Set down, character for character, everything in the records below from the line holding "X0143050Y0160737D03*" down to the line holding "X0100816Y0272824D03*", and no other line.

--- EXERCISE DATA ---
○ ○ ○ ○

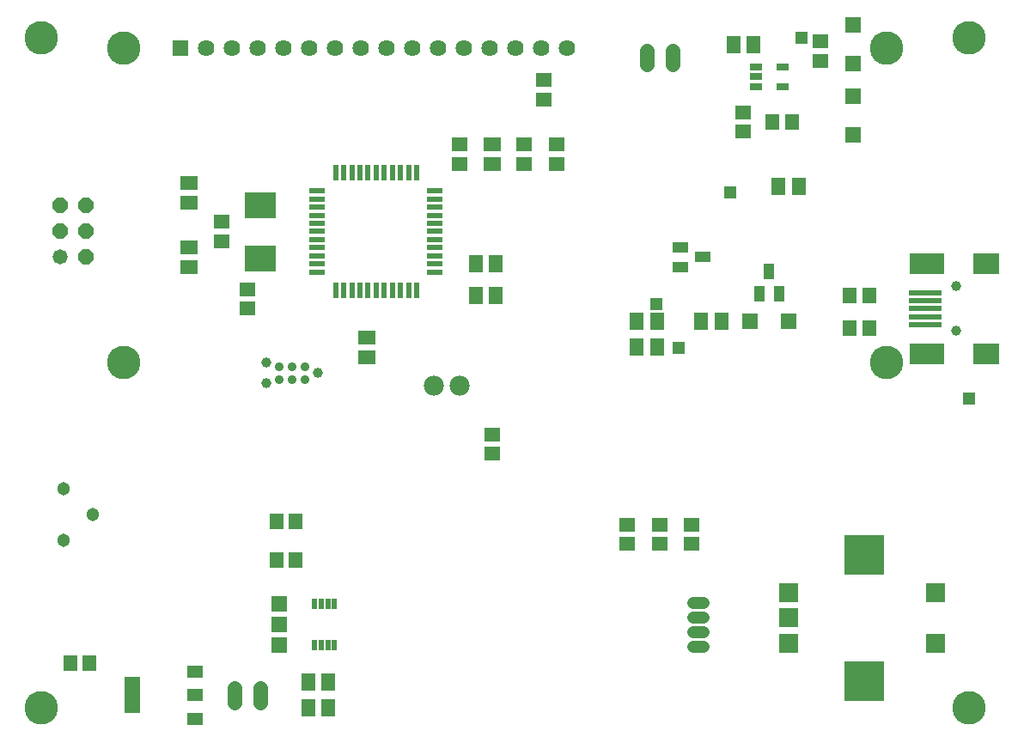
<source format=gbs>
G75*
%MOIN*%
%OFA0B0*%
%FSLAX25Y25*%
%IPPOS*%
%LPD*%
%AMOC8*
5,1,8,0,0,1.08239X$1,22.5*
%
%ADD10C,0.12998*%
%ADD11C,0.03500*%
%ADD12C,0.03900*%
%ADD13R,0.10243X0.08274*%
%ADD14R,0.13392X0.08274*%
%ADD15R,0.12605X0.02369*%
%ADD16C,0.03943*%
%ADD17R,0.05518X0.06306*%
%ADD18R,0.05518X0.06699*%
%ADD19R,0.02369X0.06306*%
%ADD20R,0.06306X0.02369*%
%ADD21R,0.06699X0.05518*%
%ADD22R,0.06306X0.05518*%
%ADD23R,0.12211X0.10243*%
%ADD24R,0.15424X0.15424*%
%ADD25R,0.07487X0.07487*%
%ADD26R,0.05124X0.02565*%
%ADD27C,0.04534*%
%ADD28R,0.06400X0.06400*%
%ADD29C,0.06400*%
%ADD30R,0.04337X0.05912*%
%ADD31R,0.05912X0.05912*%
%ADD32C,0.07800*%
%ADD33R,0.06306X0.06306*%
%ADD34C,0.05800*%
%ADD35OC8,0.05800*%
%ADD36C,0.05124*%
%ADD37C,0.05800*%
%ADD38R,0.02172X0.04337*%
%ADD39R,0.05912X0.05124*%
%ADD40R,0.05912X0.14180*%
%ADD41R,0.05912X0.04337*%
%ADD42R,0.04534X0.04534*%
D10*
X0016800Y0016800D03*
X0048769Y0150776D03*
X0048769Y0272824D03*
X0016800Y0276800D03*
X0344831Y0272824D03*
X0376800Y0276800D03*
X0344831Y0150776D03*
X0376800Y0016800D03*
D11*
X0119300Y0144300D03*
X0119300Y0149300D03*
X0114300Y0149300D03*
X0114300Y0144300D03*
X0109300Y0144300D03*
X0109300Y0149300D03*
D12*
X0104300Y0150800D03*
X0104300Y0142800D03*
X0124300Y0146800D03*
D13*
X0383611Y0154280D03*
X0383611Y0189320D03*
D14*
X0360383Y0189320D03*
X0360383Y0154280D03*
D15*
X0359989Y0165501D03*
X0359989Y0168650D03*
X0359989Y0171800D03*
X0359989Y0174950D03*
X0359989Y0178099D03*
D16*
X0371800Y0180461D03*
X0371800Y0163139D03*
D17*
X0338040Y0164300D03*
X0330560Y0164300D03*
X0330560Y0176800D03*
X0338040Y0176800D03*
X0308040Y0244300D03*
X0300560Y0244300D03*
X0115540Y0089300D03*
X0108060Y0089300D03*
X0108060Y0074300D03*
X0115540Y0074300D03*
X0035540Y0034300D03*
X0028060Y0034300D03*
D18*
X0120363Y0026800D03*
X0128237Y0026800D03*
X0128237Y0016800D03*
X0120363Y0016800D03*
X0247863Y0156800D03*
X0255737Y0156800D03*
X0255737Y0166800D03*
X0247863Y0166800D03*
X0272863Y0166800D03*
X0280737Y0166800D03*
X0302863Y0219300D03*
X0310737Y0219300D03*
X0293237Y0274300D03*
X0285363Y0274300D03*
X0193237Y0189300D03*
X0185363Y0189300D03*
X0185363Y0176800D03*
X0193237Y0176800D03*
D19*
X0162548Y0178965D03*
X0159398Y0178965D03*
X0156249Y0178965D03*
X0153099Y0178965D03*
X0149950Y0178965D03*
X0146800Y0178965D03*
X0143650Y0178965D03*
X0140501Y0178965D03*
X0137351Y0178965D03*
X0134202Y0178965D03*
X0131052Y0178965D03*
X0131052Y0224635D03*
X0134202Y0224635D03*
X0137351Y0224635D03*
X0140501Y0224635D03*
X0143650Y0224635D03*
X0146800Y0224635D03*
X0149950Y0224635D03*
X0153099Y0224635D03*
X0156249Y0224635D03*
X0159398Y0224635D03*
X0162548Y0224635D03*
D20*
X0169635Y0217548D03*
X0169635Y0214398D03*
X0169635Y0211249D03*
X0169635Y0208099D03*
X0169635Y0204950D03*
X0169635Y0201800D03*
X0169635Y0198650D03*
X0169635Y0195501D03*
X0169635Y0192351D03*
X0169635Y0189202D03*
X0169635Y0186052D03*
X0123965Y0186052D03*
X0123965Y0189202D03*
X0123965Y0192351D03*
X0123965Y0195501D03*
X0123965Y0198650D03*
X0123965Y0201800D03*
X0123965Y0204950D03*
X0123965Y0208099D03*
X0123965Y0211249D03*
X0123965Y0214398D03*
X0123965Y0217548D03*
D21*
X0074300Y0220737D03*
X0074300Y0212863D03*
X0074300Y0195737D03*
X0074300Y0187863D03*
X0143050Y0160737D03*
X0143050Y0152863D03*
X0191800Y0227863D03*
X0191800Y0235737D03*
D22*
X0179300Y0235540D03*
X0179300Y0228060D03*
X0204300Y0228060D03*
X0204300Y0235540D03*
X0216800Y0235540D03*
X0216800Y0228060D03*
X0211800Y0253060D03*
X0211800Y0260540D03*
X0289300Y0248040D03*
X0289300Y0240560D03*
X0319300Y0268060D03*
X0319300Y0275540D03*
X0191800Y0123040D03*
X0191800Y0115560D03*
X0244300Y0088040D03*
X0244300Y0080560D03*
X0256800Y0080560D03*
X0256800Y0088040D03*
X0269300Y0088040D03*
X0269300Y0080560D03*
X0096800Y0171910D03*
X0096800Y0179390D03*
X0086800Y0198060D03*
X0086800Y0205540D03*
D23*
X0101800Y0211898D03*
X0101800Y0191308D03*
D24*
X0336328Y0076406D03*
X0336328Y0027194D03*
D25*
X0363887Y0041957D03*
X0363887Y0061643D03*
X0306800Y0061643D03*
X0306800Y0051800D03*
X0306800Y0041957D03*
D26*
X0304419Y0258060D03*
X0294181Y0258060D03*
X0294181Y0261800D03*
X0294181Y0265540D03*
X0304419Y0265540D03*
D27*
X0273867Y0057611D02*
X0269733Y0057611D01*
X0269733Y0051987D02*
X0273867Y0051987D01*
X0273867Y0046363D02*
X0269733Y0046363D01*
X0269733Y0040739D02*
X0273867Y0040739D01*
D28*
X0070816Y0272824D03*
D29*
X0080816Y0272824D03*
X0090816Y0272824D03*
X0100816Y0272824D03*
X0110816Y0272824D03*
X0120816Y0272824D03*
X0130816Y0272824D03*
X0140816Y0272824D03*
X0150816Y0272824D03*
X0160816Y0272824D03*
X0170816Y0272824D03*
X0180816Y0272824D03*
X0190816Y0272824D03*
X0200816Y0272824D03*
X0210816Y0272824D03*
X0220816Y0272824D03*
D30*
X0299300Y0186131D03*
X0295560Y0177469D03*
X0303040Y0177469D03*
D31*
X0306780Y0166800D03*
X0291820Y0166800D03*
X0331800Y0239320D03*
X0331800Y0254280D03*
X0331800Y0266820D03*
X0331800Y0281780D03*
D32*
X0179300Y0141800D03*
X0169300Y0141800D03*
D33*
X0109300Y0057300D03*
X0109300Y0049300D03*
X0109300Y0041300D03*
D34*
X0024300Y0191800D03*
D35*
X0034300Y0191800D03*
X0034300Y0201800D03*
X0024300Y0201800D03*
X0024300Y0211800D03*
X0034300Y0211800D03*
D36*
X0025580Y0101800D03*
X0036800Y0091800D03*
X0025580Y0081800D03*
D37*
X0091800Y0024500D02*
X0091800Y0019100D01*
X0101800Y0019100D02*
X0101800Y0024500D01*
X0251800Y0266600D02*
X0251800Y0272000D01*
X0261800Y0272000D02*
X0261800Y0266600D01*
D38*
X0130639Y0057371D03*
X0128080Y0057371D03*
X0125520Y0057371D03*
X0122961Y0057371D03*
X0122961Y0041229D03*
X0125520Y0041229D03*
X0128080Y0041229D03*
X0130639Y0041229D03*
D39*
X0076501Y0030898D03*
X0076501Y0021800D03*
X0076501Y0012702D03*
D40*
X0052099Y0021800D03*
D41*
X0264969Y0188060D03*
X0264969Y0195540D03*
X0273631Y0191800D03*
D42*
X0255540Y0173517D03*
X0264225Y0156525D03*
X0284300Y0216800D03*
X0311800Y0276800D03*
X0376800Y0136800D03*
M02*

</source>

○ ○ ○ ○

--- REPLY ---
X0143050Y0160737D03*
X0143050Y0152863D03*
X0191800Y0227863D03*
X0191800Y0235737D03*
D22*
X0179300Y0235540D03*
X0179300Y0228060D03*
X0204300Y0228060D03*
X0204300Y0235540D03*
X0216800Y0235540D03*
X0216800Y0228060D03*
X0211800Y0253060D03*
X0211800Y0260540D03*
X0289300Y0248040D03*
X0289300Y0240560D03*
X0319300Y0268060D03*
X0319300Y0275540D03*
X0191800Y0123040D03*
X0191800Y0115560D03*
X0244300Y0088040D03*
X0244300Y0080560D03*
X0256800Y0080560D03*
X0256800Y0088040D03*
X0269300Y0088040D03*
X0269300Y0080560D03*
X0096800Y0171910D03*
X0096800Y0179390D03*
X0086800Y0198060D03*
X0086800Y0205540D03*
D23*
X0101800Y0211898D03*
X0101800Y0191308D03*
D24*
X0336328Y0076406D03*
X0336328Y0027194D03*
D25*
X0363887Y0041957D03*
X0363887Y0061643D03*
X0306800Y0061643D03*
X0306800Y0051800D03*
X0306800Y0041957D03*
D26*
X0304419Y0258060D03*
X0294181Y0258060D03*
X0294181Y0261800D03*
X0294181Y0265540D03*
X0304419Y0265540D03*
D27*
X0273867Y0057611D02*
X0269733Y0057611D01*
X0269733Y0051987D02*
X0273867Y0051987D01*
X0273867Y0046363D02*
X0269733Y0046363D01*
X0269733Y0040739D02*
X0273867Y0040739D01*
D28*
X0070816Y0272824D03*
D29*
X0080816Y0272824D03*
X0090816Y0272824D03*
X0100816Y0272824D03*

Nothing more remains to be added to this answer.